30/10/2024
New release: The Unpublished Letters of Muhammad Asad
Written by Muhammad Asad & Pola Hamida Asad
ISBN 9789672638841, Softcover, 292 pages
RM55.00
Muhammad Asad is arguably one of the 20th century’s greatest Muslim thinkers from the West. However, those who have followed his career through his books and writings know that no contemporaneous Muslim intellectual has contributed more to understanding Islam and awakening Muslims or worked harder to build a bridge between the East and the West than Asad.
These unpublished letters showcase Asad’s intellectual and personal life, his relationship with family and friends, the agony he suffered while he was imprisoned at Ahmadnagar internment camp during World War II, the fond memories of his years in Pakistan, the turbulent period of his life when false allegations were made against him after he resigned as Pakistan’s representative to the United Nations, and his marriage to Pola Hamida in New York. In his own words: ‘Very few people realize how I was treated at the time of my removal from the Pakistan Foreign Service, but it was an extraordinarily bitter experience.’
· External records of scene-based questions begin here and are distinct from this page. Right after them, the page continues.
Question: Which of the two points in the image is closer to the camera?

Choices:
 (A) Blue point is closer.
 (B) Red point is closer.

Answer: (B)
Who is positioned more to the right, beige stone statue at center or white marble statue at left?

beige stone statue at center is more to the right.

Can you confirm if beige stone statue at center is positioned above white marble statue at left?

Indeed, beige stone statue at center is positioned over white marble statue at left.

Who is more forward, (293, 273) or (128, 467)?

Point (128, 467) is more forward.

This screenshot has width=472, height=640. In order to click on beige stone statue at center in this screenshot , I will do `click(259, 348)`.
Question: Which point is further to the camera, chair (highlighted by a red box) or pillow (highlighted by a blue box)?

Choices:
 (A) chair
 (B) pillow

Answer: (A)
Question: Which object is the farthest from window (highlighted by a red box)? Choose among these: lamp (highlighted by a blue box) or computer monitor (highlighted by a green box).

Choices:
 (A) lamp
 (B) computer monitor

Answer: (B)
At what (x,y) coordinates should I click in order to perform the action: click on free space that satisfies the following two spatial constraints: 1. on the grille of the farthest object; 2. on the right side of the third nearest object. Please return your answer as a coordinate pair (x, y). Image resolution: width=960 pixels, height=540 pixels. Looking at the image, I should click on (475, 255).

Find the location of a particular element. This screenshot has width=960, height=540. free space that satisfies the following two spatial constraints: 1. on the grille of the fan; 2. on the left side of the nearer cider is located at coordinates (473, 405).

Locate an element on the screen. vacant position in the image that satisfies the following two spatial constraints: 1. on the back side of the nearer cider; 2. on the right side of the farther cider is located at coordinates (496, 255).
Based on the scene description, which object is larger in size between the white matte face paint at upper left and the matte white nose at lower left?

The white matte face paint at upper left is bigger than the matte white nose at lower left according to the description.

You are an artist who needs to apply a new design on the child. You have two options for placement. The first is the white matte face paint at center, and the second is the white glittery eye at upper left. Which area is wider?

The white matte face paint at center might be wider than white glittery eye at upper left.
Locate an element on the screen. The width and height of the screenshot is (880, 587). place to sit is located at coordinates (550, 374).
When Asad ended his short-lived career with the Pakistan foreign office in October 1952 because he was denied permission to marry Pola Hamida, his life took a new turn. Rumours circulated among the Pakistani press that he had committed apostasy and reverted to Judaism. He was also labelled as an agent of the Western powers. We learnt that one person who steadfastly supported him and defended his reputation was the late Maulana Abu’l-A’la al-Mawdudi, although Asad was never one of Jama‘at Islami’s ideologues. We also learnt that the funding arrangement for Asad’s Qur’anic translation project was made through the good office of the Muslim World League (Rābitah al-‘Alam al-Islāmī) and its representative office in Europe (Islamic Centre Geneva) which was headed by Dr Said Ramadan, the son-in-law of Hasan al-Banna, the founder of Muslim Brotherhood (al-Ikhwān al-Muslimūn).
Leopold Weiss was born on 2 July, 1900; Muhammad Asad died on 20 February, 1992 and was buried in a cemetery in Granada, Spain. A compilation of his unpublished letters, this book provides a rare insight into the feelings and mind of this great reformer of Islam.